Only the lines below between the one holding "Wskaźnik cena/zysk (za ostatnie 12 miesięcy" and the one holding "directe d'une habitation, le", inclusive, are to be reproduced word for word; the pictures are to be left out.

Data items
★ ★ ★ ★ ★
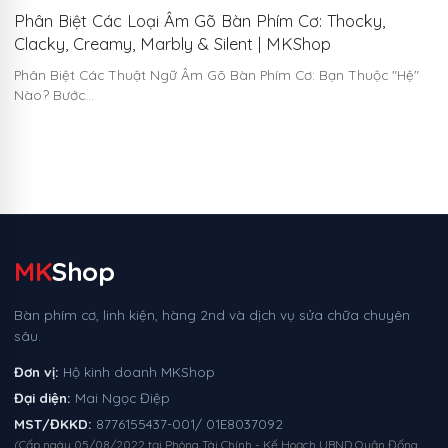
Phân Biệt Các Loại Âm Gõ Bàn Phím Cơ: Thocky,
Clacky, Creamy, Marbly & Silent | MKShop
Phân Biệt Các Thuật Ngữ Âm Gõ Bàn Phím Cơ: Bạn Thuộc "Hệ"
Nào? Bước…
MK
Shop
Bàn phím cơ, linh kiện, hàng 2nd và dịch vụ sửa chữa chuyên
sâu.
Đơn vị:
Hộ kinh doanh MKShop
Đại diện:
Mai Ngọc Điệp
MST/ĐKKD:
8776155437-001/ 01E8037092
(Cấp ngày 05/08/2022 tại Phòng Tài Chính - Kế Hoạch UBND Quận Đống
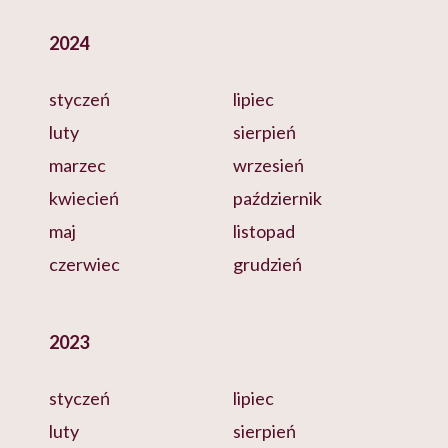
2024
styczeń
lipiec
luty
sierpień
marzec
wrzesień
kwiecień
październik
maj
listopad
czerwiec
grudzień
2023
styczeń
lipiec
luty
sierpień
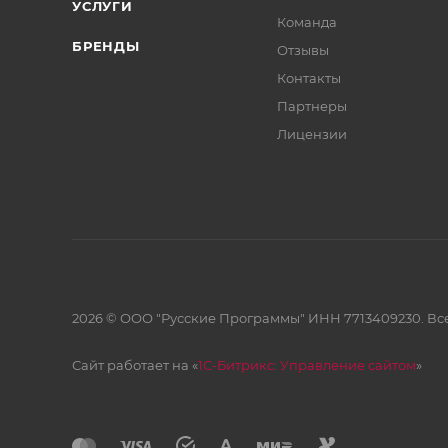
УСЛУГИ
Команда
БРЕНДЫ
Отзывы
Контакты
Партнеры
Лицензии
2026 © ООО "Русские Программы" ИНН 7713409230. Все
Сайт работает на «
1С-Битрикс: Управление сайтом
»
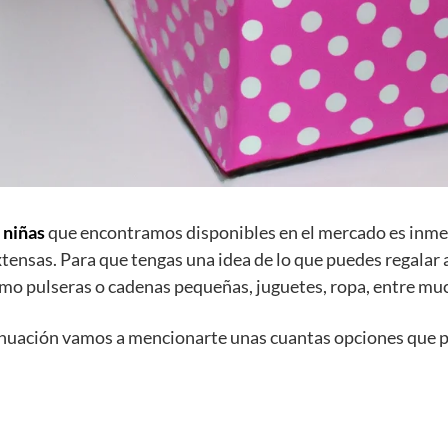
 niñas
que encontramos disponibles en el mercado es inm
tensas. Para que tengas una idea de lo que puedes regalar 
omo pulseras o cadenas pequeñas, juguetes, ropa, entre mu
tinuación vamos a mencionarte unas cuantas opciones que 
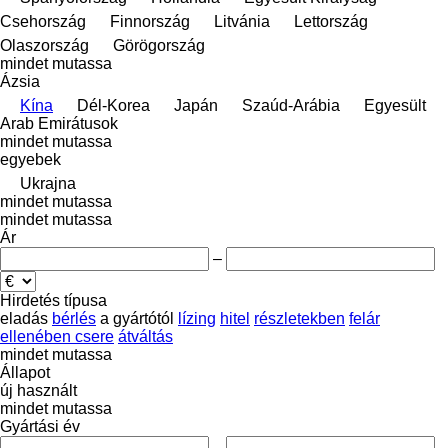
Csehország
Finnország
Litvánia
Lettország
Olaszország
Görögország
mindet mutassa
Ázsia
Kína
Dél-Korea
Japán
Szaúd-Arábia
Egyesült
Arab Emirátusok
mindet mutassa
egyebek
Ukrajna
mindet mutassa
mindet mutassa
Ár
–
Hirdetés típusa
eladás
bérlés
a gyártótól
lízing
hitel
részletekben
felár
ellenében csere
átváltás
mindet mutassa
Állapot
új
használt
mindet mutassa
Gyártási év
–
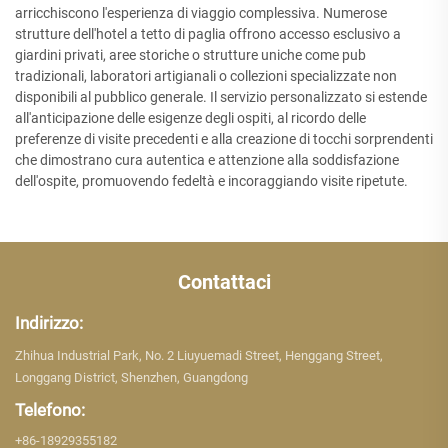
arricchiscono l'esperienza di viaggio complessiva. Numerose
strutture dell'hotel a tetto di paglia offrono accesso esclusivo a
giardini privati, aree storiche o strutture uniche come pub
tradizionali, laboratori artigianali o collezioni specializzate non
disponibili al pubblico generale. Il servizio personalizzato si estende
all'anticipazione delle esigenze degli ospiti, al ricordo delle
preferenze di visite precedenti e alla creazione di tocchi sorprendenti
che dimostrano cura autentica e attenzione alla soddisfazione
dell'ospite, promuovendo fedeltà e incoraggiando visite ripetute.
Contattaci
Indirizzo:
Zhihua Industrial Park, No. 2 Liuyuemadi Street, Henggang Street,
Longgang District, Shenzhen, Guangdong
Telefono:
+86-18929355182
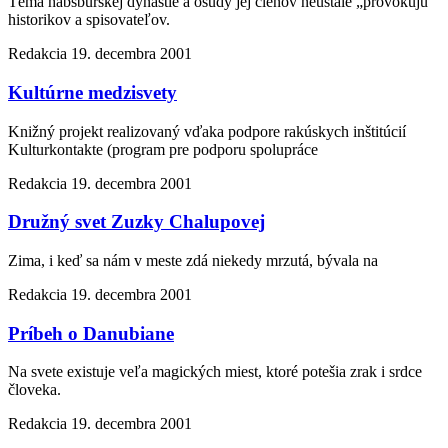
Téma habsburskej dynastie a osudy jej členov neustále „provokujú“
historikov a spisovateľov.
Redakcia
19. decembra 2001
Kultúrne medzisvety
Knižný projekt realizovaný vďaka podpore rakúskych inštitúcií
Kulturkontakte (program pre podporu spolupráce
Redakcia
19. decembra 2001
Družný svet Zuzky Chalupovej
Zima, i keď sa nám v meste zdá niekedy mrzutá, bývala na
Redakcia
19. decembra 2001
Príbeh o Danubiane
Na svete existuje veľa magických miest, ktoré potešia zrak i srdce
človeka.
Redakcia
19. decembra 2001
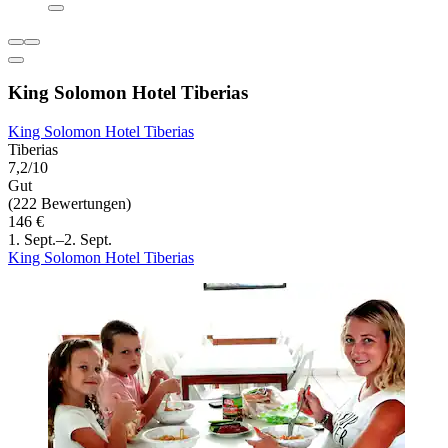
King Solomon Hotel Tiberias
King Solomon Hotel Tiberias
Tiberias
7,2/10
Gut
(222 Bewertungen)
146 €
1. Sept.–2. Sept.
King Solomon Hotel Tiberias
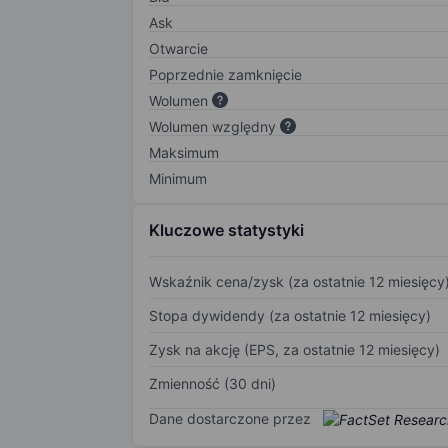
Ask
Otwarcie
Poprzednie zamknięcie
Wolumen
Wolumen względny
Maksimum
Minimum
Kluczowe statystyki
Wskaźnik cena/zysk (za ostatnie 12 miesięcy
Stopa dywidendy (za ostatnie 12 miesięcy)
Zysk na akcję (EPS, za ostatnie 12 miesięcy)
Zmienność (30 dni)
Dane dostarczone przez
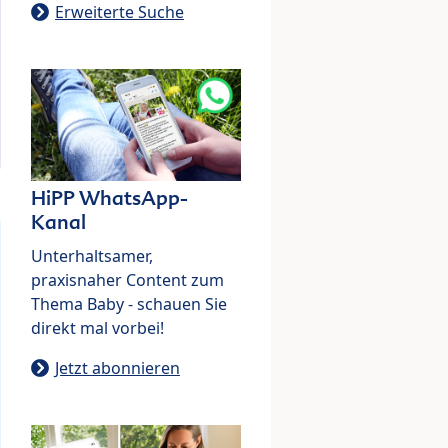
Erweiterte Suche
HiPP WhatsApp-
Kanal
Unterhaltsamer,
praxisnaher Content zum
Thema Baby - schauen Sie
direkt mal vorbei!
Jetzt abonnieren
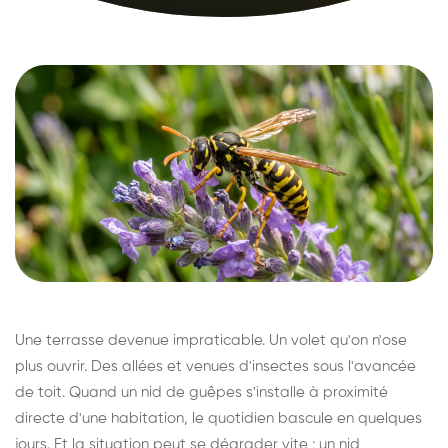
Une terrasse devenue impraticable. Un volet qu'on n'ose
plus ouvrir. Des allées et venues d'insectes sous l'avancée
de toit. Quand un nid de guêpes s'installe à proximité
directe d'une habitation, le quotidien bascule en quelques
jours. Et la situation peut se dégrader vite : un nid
★ ★ ★ ★ ★
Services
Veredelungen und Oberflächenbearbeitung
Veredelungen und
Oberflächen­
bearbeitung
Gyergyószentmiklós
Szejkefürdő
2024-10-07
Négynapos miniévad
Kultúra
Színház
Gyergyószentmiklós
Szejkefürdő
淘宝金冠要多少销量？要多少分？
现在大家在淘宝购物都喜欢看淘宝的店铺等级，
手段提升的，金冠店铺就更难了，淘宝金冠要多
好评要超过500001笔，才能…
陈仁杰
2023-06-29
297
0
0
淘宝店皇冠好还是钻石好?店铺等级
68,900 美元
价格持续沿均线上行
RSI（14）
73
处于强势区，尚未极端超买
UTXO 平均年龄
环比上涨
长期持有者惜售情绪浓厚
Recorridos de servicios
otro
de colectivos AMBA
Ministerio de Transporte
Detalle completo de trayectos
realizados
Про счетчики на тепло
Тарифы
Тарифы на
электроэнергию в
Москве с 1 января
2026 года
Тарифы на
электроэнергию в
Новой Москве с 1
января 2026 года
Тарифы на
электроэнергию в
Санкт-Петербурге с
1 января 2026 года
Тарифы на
★ ★ ★ ★ ★
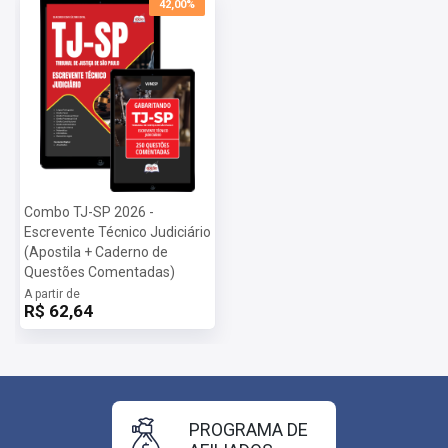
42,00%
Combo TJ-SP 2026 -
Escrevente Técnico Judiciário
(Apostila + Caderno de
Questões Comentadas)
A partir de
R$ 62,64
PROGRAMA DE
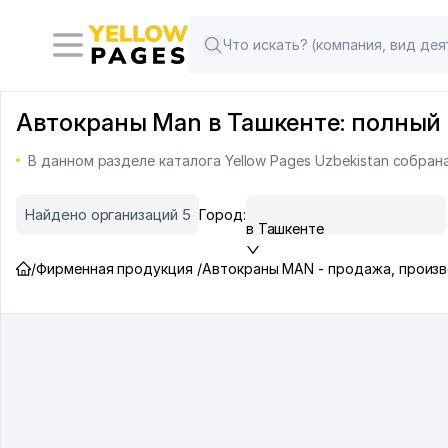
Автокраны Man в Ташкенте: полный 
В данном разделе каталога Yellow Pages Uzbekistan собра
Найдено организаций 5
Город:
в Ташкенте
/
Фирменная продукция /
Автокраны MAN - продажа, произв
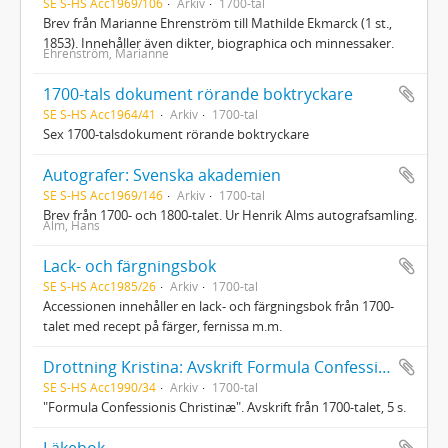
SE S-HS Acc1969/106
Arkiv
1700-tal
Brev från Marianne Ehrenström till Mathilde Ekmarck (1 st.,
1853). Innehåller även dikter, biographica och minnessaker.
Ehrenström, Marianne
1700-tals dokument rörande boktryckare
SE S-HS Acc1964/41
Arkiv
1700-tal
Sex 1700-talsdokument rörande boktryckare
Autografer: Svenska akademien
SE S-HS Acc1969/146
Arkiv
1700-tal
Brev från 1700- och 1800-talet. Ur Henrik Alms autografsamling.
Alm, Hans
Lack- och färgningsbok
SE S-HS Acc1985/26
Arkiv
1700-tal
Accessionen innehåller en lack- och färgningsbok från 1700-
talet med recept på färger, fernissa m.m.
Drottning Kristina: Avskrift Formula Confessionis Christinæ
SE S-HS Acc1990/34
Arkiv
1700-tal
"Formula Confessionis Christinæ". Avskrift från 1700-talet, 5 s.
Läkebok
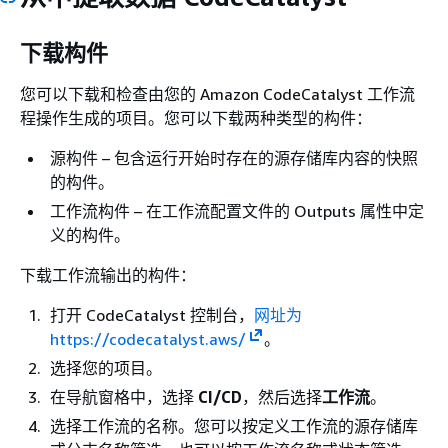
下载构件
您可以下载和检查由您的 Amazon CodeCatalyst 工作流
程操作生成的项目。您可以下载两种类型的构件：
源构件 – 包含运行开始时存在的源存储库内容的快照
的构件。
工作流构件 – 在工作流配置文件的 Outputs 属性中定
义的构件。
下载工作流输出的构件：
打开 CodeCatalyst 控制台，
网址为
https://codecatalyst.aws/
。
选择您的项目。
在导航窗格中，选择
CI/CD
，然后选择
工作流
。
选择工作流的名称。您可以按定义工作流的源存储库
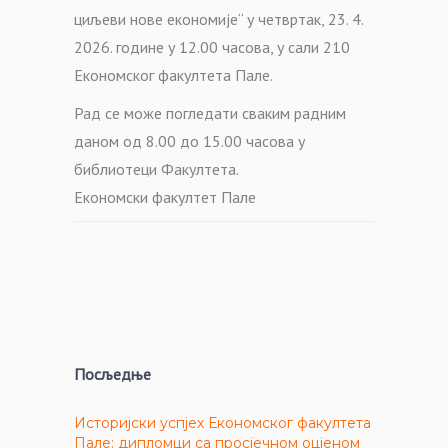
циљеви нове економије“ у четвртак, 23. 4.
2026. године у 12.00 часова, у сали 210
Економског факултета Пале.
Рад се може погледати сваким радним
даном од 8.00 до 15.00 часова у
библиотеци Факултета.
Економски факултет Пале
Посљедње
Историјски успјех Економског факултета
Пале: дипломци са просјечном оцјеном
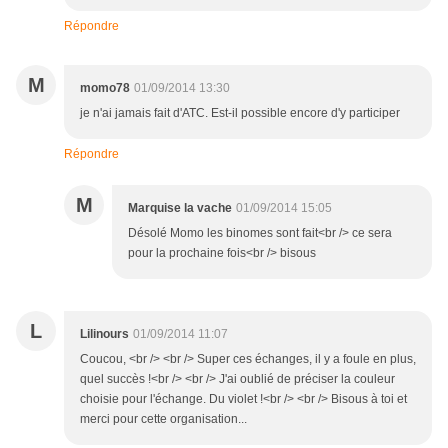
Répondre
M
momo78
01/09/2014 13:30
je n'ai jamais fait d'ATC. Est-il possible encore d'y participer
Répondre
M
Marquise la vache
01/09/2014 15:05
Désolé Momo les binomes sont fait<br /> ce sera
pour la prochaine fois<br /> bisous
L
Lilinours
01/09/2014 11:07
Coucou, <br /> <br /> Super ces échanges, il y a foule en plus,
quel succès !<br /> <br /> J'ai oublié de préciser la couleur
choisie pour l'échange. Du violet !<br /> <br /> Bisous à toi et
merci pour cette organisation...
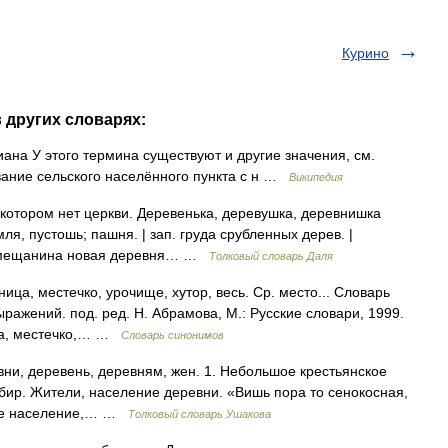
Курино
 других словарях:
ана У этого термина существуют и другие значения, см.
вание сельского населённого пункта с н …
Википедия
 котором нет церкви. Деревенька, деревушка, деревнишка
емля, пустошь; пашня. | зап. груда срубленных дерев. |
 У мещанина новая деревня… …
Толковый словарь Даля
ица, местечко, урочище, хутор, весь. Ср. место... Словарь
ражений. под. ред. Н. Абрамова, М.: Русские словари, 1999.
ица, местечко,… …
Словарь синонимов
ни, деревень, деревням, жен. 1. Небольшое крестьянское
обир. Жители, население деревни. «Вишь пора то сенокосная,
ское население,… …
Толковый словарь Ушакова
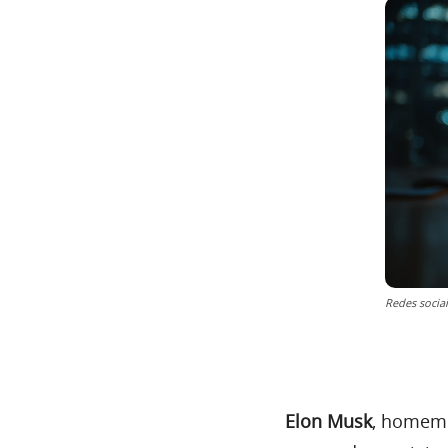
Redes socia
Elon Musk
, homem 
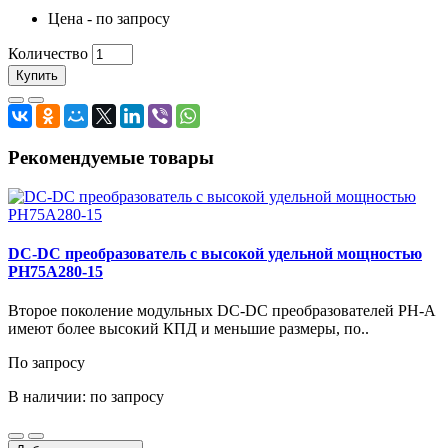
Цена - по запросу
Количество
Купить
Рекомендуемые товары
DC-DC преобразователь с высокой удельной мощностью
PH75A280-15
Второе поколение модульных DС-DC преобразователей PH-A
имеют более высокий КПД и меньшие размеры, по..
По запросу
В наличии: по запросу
★ ★ ★ ★ ★
Answer box:
Wskaźnik cena/zysk (za ostatnie 12 miesięcy
Stopa dywidendy (za ostatnie 12 miesięcy)
Zysk na akcję (EPS, za ostatnie 12 miesięcy)
Zmienność (30 dni)
Dane dostarczone przez
Erweiterte Suche
HiPP WhatsApp-
Kanal
Unterhaltsamer,
praxisnaher Content zum
Thema Baby - schauen Sie
direkt mal vorbei!
Jetzt abonnieren
Une terrasse devenue impraticable. Un volet qu'on n'ose
plus ouvrir. Des allées et venues d'insectes sous l'avancée
de toit. Quand un nid de guêpes s'installe à proximité
directe d'une habitation, le quotidien bascule en quelques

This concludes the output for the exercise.